• Dataset records:
※
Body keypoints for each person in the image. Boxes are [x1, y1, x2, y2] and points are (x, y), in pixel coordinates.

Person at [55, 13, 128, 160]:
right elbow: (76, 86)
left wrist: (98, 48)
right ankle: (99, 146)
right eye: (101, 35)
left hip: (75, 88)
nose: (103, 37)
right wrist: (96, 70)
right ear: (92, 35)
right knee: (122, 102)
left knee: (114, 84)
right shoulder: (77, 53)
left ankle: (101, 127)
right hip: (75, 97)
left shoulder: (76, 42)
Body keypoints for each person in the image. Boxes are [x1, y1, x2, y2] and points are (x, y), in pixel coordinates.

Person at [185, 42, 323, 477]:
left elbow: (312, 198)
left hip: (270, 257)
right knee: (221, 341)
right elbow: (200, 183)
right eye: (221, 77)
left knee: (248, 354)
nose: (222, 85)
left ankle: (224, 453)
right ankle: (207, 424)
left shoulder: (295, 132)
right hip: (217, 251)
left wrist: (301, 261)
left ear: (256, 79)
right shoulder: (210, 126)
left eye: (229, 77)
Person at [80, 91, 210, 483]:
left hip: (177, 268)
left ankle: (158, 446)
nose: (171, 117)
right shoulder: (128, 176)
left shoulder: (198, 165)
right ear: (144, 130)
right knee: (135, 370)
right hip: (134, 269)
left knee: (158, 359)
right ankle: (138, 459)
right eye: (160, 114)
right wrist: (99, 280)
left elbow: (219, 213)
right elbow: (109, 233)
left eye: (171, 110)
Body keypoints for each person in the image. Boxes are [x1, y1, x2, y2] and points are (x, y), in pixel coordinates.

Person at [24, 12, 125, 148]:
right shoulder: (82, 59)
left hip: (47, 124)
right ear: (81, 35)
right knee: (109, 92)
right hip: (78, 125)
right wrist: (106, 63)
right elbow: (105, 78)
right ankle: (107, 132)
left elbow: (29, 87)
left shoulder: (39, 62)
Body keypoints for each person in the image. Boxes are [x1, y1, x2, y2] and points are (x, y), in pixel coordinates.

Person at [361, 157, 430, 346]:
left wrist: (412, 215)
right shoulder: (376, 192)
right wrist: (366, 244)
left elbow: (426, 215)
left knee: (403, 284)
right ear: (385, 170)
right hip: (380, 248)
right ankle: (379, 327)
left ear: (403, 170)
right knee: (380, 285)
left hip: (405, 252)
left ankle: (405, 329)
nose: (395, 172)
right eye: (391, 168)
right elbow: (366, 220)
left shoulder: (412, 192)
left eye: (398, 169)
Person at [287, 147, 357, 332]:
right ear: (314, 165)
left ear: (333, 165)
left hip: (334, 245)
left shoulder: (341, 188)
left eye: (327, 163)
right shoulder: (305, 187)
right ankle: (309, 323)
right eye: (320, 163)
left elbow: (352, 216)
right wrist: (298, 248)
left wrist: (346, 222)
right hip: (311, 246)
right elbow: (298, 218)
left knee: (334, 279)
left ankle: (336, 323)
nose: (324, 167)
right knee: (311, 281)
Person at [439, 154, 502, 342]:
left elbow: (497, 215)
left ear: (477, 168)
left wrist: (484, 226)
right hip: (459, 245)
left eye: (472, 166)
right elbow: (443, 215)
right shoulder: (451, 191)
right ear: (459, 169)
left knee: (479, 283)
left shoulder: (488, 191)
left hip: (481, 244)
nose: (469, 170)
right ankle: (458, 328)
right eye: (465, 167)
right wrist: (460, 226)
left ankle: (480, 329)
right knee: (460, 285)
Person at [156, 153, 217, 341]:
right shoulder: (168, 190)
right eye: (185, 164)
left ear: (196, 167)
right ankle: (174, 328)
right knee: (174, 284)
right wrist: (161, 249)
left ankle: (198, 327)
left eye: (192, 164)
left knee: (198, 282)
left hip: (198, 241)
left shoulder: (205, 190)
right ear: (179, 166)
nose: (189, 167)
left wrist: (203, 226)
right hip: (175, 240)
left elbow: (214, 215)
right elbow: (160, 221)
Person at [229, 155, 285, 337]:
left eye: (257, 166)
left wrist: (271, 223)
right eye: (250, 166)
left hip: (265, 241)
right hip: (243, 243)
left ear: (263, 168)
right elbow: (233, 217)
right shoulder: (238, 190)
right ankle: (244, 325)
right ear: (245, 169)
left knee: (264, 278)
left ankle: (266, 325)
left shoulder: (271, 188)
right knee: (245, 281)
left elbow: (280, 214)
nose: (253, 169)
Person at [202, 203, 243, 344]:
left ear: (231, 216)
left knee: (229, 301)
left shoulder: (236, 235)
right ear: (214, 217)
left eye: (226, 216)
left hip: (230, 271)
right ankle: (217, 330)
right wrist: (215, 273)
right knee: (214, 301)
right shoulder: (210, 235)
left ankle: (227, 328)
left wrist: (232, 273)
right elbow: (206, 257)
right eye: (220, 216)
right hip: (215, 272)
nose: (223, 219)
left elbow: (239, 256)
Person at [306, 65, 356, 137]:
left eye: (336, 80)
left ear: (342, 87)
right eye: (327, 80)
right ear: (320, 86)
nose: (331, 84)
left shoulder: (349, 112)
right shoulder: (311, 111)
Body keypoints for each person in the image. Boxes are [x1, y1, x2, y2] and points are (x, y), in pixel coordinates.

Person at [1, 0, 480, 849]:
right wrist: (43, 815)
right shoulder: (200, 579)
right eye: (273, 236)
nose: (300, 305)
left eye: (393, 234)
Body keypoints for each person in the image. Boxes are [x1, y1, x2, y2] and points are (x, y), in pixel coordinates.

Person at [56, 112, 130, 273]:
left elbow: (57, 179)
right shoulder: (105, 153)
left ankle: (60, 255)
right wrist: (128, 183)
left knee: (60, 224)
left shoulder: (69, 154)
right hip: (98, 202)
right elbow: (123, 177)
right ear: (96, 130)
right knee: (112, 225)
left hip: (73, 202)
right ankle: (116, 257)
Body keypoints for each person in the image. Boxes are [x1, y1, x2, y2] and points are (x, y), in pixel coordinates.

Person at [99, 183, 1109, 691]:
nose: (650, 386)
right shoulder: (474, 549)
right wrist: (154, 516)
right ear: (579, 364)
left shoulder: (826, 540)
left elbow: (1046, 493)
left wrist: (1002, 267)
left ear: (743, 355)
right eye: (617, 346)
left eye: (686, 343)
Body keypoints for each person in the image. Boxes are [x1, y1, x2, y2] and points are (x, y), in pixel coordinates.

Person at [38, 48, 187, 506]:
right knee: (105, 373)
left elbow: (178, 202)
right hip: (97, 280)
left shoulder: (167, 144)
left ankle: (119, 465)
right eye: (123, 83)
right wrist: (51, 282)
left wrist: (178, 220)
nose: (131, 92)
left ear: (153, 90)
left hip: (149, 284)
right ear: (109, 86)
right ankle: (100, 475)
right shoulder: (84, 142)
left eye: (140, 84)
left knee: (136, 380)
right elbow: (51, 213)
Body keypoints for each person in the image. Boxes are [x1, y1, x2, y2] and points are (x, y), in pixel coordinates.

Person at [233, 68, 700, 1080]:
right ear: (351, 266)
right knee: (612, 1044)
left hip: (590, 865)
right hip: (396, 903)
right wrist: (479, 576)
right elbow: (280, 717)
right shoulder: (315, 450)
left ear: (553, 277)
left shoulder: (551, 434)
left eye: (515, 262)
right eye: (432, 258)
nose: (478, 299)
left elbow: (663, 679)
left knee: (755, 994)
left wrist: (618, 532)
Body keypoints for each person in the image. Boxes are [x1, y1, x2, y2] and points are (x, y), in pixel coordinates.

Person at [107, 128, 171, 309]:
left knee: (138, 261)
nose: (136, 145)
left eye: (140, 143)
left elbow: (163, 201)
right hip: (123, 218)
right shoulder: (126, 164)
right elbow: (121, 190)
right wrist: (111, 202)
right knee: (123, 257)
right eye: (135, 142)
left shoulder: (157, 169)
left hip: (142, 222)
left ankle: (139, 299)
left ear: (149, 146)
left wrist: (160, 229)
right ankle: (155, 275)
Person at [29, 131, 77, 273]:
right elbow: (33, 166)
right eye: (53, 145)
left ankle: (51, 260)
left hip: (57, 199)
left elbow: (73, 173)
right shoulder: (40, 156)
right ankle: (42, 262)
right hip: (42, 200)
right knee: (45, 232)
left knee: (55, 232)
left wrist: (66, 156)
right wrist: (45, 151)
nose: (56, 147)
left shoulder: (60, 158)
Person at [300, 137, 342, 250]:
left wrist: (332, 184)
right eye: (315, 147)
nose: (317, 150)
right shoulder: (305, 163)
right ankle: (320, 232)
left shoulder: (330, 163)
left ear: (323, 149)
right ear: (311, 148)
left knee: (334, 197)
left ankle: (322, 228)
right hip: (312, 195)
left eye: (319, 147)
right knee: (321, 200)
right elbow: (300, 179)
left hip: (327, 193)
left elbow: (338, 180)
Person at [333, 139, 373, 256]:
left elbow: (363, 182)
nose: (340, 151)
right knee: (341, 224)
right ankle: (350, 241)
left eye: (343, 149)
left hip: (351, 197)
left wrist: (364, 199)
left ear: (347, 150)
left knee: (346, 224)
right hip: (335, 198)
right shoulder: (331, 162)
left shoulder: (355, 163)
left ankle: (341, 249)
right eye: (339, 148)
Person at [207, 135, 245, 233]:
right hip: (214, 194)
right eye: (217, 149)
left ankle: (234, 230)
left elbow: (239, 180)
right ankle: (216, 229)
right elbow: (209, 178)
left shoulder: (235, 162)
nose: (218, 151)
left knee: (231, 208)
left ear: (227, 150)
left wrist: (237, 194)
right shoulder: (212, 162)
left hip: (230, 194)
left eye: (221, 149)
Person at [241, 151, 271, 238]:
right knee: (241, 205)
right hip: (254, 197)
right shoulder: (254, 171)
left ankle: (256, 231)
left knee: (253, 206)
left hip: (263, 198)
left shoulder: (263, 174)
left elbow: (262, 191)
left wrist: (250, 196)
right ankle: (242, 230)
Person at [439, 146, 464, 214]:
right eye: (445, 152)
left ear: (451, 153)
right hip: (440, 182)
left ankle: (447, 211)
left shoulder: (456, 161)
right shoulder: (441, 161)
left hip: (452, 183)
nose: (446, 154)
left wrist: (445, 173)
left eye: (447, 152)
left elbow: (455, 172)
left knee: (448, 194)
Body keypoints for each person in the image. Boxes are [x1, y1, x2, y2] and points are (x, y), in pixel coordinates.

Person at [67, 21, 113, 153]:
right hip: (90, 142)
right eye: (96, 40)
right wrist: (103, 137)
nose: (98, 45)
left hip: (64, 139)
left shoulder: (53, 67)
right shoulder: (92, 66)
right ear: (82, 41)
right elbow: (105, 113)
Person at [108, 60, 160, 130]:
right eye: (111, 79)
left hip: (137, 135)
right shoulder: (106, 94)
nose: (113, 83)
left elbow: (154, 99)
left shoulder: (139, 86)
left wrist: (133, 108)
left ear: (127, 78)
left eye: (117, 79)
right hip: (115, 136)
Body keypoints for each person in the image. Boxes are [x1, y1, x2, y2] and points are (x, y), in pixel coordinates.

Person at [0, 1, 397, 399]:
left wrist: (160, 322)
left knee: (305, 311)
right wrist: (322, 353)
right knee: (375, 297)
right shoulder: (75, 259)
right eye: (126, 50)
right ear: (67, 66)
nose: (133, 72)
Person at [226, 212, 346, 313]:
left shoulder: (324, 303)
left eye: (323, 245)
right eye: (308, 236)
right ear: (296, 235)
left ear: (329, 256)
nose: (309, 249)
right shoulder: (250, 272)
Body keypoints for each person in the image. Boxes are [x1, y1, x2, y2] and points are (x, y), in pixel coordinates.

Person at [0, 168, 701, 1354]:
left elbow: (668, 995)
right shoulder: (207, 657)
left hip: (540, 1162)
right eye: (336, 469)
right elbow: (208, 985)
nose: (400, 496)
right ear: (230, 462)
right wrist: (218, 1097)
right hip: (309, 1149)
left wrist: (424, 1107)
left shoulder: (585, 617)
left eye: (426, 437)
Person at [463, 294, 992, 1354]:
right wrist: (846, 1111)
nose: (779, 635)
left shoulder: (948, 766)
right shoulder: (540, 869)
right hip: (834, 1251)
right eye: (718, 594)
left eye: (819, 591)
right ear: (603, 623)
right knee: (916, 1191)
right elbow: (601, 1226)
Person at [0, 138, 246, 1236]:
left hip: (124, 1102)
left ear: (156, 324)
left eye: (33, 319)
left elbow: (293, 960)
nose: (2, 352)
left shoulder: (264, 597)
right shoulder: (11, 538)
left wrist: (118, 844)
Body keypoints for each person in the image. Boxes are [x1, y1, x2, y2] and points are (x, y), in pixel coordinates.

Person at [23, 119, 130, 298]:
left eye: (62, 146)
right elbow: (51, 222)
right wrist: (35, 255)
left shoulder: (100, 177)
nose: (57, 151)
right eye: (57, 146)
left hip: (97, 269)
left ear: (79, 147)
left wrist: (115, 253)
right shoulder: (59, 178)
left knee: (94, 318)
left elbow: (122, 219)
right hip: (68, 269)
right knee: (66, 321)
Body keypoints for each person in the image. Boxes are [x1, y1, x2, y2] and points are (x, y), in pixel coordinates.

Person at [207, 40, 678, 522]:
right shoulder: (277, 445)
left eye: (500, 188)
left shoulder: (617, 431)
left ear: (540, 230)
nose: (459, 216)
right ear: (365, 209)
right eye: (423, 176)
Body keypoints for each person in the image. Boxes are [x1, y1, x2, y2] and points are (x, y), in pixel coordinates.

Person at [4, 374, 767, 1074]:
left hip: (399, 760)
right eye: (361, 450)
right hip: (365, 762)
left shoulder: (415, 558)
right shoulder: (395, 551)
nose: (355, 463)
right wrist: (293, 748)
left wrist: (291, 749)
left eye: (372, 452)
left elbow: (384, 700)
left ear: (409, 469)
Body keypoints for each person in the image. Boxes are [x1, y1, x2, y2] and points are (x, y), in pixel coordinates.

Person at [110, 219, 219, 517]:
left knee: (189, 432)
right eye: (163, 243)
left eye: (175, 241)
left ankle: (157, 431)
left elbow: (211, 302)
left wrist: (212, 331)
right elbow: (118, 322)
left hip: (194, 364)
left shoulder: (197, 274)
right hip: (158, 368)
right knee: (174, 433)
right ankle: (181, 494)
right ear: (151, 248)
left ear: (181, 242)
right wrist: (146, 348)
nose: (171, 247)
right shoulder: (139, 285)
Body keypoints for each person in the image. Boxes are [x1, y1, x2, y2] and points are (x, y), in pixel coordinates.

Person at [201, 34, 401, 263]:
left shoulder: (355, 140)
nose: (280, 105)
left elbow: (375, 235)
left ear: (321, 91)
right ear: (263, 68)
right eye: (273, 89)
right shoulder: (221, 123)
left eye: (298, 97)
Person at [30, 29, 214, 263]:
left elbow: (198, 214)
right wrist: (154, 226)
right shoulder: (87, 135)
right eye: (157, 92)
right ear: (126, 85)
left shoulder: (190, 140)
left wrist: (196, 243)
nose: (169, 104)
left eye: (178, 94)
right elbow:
※
• How to complete this task: Reproduce verbatim the lines above, from the line with "left shoulder: (271, 188)" through the line with "left hip: (230, 271)".

• Expected answer:
left shoulder: (271, 188)
right knee: (245, 281)
left elbow: (280, 214)
nose: (253, 169)
Person at [202, 203, 243, 344]:
left ear: (231, 216)
left knee: (229, 301)
left shoulder: (236, 235)
right ear: (214, 217)
left eye: (226, 216)
left hip: (230, 271)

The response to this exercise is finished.